The dollar weakness we identified many moons ago is set to continue, because nothing has been done to change it. The Bush Administration is encouraging bigger internal and external deficits, which are unsustainable. The former means very limited room for growth, as if growth started, there would be competition for funds. The latter means a weaker dollar. However, a weaker dollar is one of the ingredients for rebalancing the US economy. Even if Europe hurts because of it, basically a weaker dollar is good for the world economy.


In emerging sovereign markets, unlike corporates, spreads have come in, and there is a feeling that neither in Brazil nor in Turkey are the changes of political power so bad as feared, not as yet anyway. Nevertheless, the only emerging market we still feel quite sanguine about is Russia, where we now have clients investing not only in sovereigns but also in corporates.



Recommended average maturity for bonds in each currency.
Shorten as a trading opportunity.

As of 10.07.02
As of 06.11.02

Dr. Roy Damary

Currencies (by GNI)


Finally, at the end of last week, the euro managed to close above parity. This week has had a quiet start with the USA closed on Monday. The market is now focused on Greenspan's speech at the Joint Economic Committee of Congress this afternoon and is looking for direction.

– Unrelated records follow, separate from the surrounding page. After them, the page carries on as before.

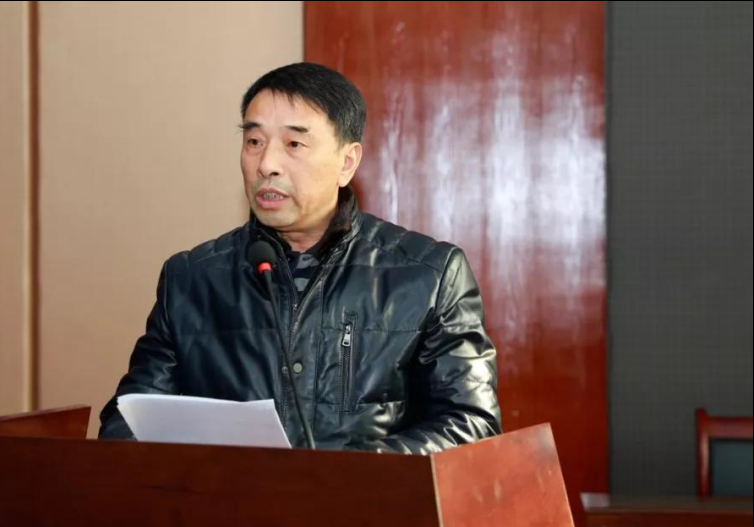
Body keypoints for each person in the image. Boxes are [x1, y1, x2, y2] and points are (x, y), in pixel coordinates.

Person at [98, 62, 501, 453]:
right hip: (227, 499)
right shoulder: (191, 278)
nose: (266, 165)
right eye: (254, 142)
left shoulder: (429, 275)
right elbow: (128, 421)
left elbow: (471, 425)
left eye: (294, 144)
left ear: (346, 162)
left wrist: (351, 475)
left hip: (367, 499)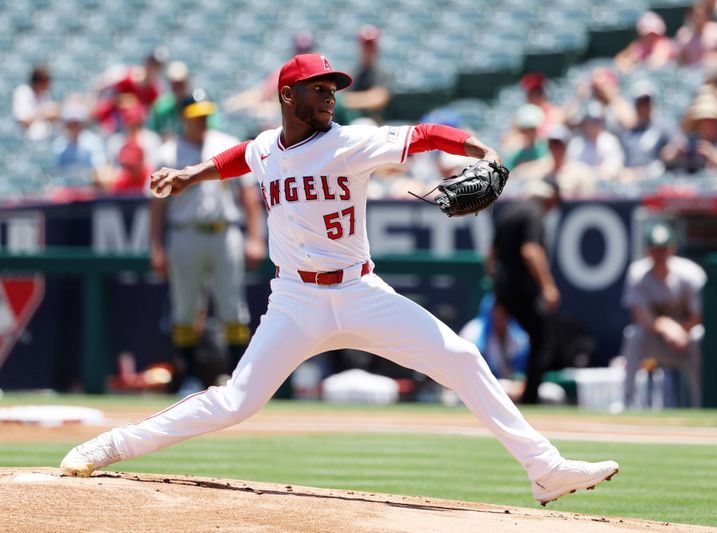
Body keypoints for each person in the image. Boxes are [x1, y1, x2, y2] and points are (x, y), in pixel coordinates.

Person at [61, 53, 618, 506]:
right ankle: (108, 447)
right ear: (289, 98)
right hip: (294, 300)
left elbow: (424, 134)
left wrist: (484, 150)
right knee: (236, 403)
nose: (330, 95)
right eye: (319, 88)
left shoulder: (349, 142)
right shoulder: (266, 147)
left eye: (332, 87)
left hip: (359, 292)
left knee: (461, 358)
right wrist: (189, 174)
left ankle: (544, 470)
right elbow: (240, 157)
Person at [148, 90, 265, 395]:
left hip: (225, 230)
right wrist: (156, 247)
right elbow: (157, 206)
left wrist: (255, 237)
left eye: (204, 115)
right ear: (183, 118)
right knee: (185, 309)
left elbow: (249, 198)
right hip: (185, 231)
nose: (201, 121)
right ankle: (189, 377)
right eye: (195, 116)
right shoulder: (168, 152)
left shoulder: (225, 145)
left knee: (233, 308)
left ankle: (237, 379)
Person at [488, 175, 561, 405]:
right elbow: (530, 250)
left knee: (498, 339)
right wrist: (548, 286)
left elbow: (490, 256)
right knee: (542, 340)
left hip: (504, 288)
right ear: (549, 198)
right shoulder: (534, 213)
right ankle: (530, 397)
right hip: (522, 290)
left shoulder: (509, 211)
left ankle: (493, 392)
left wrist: (498, 287)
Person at [620, 223, 706, 408]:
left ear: (672, 249)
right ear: (647, 251)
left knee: (700, 336)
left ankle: (701, 404)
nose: (659, 254)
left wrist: (679, 331)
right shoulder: (638, 273)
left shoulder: (690, 274)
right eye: (655, 249)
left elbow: (699, 317)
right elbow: (640, 316)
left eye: (663, 249)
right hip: (657, 340)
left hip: (686, 340)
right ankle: (627, 402)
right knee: (634, 334)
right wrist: (666, 326)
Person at [459, 294, 530, 403]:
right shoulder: (473, 333)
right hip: (476, 389)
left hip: (508, 389)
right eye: (496, 310)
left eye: (504, 311)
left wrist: (520, 385)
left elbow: (520, 375)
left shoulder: (518, 336)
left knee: (551, 393)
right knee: (451, 399)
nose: (500, 315)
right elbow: (462, 373)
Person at [619, 81, 677, 181]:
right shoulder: (628, 133)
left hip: (656, 177)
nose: (644, 107)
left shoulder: (664, 126)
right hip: (631, 178)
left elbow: (677, 146)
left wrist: (671, 153)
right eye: (641, 103)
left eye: (647, 103)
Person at [675, 3, 717, 67]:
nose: (699, 19)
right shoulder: (684, 35)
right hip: (692, 73)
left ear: (707, 16)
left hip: (715, 72)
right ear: (690, 17)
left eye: (702, 15)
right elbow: (681, 61)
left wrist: (712, 57)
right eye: (697, 15)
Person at [12, 65, 59, 141]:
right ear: (39, 82)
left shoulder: (45, 95)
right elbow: (23, 121)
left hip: (44, 136)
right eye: (47, 82)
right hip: (25, 137)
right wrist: (44, 114)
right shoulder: (23, 92)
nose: (49, 86)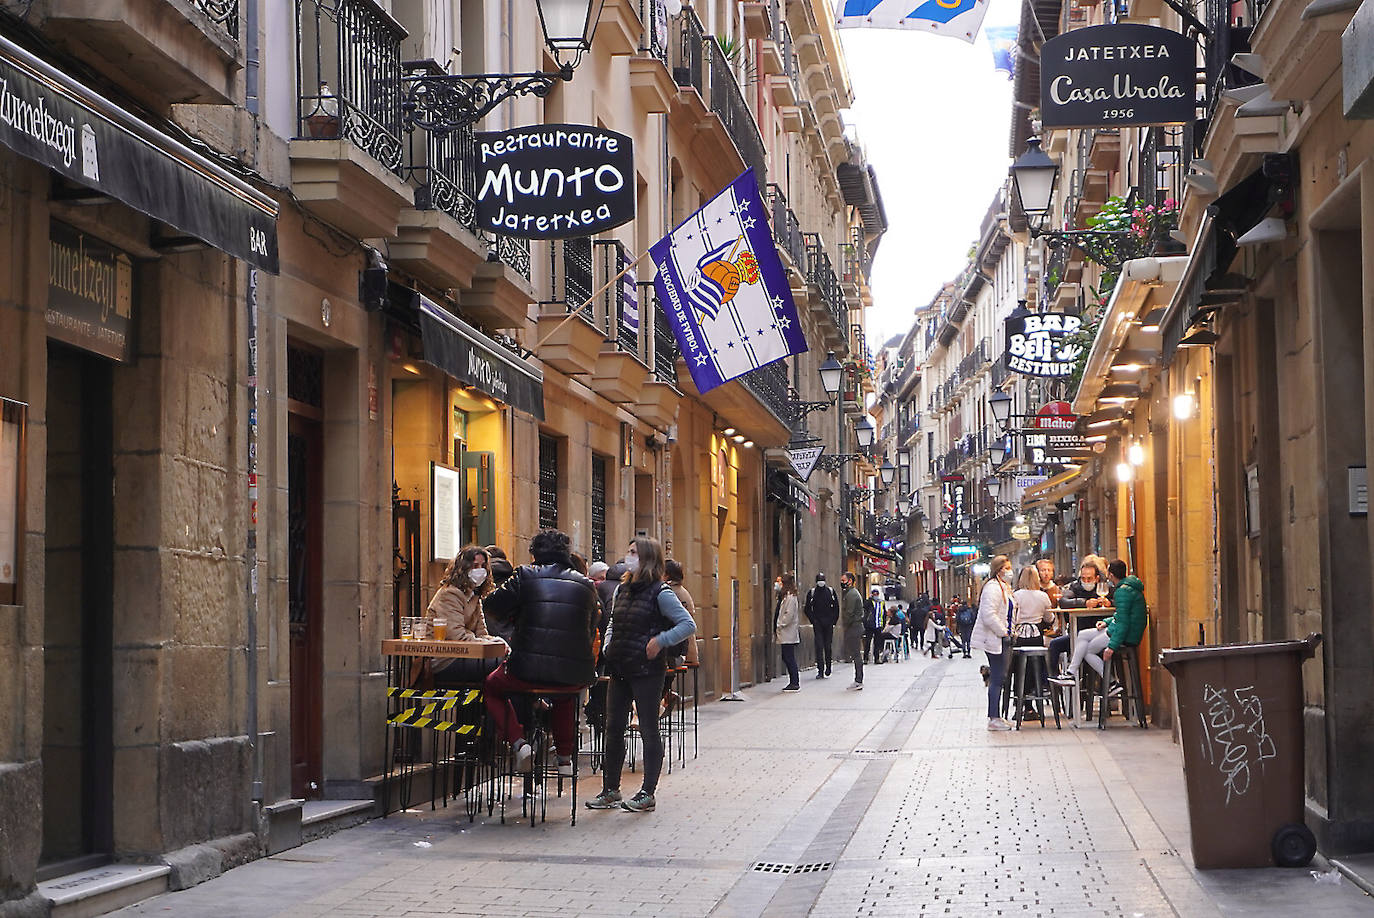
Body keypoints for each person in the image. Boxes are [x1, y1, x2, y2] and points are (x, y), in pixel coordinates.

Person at [586, 537, 697, 813]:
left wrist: (660, 641)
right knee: (613, 728)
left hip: (648, 671)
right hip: (620, 666)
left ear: (647, 558)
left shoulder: (662, 592)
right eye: (629, 551)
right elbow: (613, 620)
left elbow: (687, 624)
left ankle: (648, 792)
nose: (629, 556)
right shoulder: (622, 590)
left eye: (634, 552)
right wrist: (609, 645)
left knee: (648, 728)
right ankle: (610, 789)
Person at [482, 530, 598, 776]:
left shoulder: (525, 575)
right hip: (572, 674)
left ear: (535, 552)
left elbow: (491, 605)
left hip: (526, 671)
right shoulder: (586, 584)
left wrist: (514, 616)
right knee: (563, 693)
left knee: (492, 685)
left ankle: (518, 742)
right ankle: (565, 758)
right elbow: (589, 630)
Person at [1051, 560, 1147, 688]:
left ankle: (1111, 682)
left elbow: (1122, 623)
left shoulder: (1121, 592)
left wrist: (1111, 647)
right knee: (1083, 635)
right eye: (1083, 578)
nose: (1086, 581)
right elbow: (1121, 616)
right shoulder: (1128, 588)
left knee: (1088, 651)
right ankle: (1071, 674)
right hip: (1117, 629)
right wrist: (1106, 621)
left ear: (1110, 575)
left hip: (1124, 634)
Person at [422, 546, 504, 686]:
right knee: (504, 666)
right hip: (445, 660)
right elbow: (457, 636)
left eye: (483, 566)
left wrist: (498, 642)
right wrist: (486, 644)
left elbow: (481, 633)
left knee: (509, 661)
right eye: (475, 566)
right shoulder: (450, 594)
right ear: (464, 568)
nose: (481, 570)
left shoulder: (474, 596)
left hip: (467, 655)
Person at [1047, 556, 1113, 677]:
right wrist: (1084, 603)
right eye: (1083, 578)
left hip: (1101, 634)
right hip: (1077, 634)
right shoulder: (1075, 587)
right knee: (1055, 645)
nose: (1086, 582)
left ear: (1097, 578)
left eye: (1089, 579)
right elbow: (1064, 601)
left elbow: (1118, 603)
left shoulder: (1105, 588)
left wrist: (1109, 603)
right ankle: (1053, 684)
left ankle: (1105, 681)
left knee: (1086, 647)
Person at [971, 555, 1013, 731]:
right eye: (1007, 568)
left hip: (1001, 638)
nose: (1010, 572)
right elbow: (989, 615)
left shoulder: (1002, 587)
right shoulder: (993, 589)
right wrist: (1003, 631)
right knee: (997, 678)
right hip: (996, 639)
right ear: (999, 570)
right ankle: (993, 717)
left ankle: (996, 716)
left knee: (999, 677)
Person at [1011, 566, 1055, 716]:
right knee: (1033, 668)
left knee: (1019, 669)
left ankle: (1019, 703)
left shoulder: (1015, 595)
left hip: (1019, 637)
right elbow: (1049, 618)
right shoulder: (1042, 596)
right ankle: (1034, 698)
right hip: (1035, 637)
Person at [661, 559, 701, 715]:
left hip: (676, 651)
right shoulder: (682, 591)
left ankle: (660, 701)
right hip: (684, 649)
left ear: (666, 574)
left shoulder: (669, 593)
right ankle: (665, 697)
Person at [803, 572, 839, 679]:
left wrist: (833, 621)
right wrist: (813, 620)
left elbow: (836, 608)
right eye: (819, 580)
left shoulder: (830, 592)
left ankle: (828, 666)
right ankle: (820, 670)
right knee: (819, 647)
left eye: (822, 579)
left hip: (828, 624)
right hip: (818, 624)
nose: (821, 582)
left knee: (827, 646)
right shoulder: (812, 593)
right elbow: (807, 609)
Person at [839, 571, 865, 690]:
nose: (842, 583)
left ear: (850, 581)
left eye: (843, 581)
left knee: (855, 654)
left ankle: (858, 680)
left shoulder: (851, 595)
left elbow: (849, 613)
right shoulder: (851, 593)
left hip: (854, 627)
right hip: (855, 626)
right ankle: (858, 679)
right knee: (855, 654)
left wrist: (845, 625)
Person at [775, 573, 801, 691]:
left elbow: (788, 614)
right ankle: (793, 681)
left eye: (779, 582)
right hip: (785, 632)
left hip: (787, 631)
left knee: (788, 657)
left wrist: (780, 624)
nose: (777, 584)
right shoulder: (785, 596)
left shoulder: (790, 597)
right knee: (787, 656)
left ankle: (794, 682)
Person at [863, 587, 884, 664]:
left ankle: (877, 659)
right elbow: (865, 609)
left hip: (878, 625)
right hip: (870, 625)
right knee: (868, 642)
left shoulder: (881, 603)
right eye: (874, 594)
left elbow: (883, 614)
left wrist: (883, 624)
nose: (875, 595)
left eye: (876, 594)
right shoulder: (869, 602)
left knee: (877, 643)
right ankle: (865, 658)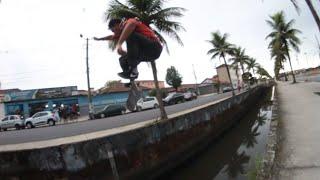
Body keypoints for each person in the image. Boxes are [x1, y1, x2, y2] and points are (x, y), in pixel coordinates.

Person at [94, 18, 163, 80]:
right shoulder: (121, 32)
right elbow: (111, 37)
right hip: (149, 55)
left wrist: (119, 44)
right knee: (122, 60)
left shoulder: (128, 21)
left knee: (131, 35)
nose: (114, 33)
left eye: (113, 30)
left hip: (154, 47)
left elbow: (132, 24)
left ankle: (133, 69)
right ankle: (132, 75)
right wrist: (99, 39)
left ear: (118, 24)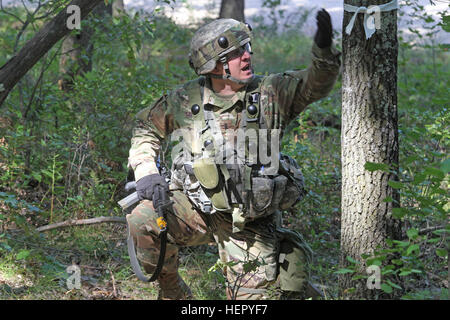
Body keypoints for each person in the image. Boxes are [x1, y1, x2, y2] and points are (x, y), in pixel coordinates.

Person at [126, 9, 341, 300]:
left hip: (247, 221)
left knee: (251, 300)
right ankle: (172, 289)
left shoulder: (271, 93)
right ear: (212, 65)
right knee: (144, 219)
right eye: (237, 53)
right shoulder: (185, 99)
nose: (247, 56)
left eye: (248, 48)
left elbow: (317, 83)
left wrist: (323, 50)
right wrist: (146, 170)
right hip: (194, 208)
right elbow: (145, 127)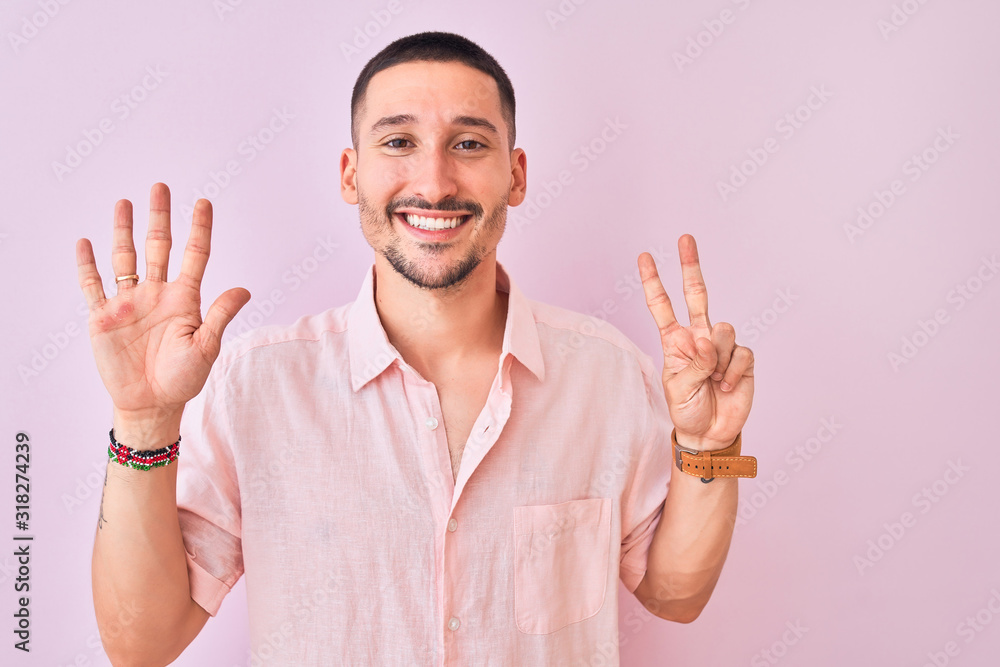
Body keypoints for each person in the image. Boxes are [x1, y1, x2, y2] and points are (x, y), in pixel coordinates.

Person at [79, 31, 756, 666]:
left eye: (468, 144)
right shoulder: (257, 385)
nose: (433, 183)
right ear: (351, 174)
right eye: (399, 141)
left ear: (515, 175)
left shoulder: (605, 374)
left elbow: (676, 594)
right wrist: (144, 422)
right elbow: (141, 642)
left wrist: (713, 450)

The rapid move of the yen displeased the Japanese Government. The market is being watched carefully and intervention will take place if necessary.


EUR/USD: As expected last week, the euro touched parity and the weekly close (1.0120) was strong. In the short term, the euro is still on the rise with a final objective at 1.0275, but it needs to break 1.0175 rapidly to confirm this. In the other direction, a daily close below 1.0050 could announce a consolidation period.


USD/CHF: The same kind of scenario applies. A break of the dollar at 1.4350 would be needed to confirm that the bearish trend is still valid, with 1.4150 on the low side. A daily close above 1.4555 could cancel this outlook for the week ahead.


USD/JPY: We do not think that the BoJ is ready to act at these levels. A break of 120.10 should announce a small recovery (around 120.80), but we prefer a break of 119.00 with an objective at 117.40.


EUR/JPY: The exchange rate is right in the middle of the range between 122.35 and 120.00. Resistance is at 121.25, support at 120.65. We expect a return to the lower figure.


USD/CAD: A nice rally for the USD here. The next resistance is at 1.5810 and a break of it should provoke a move of at least 100 bps more. Support is at 1.5700.


AUD/USD: The Aussie is supported at 0.5575 and that level should hold. The next objective is 0.5710.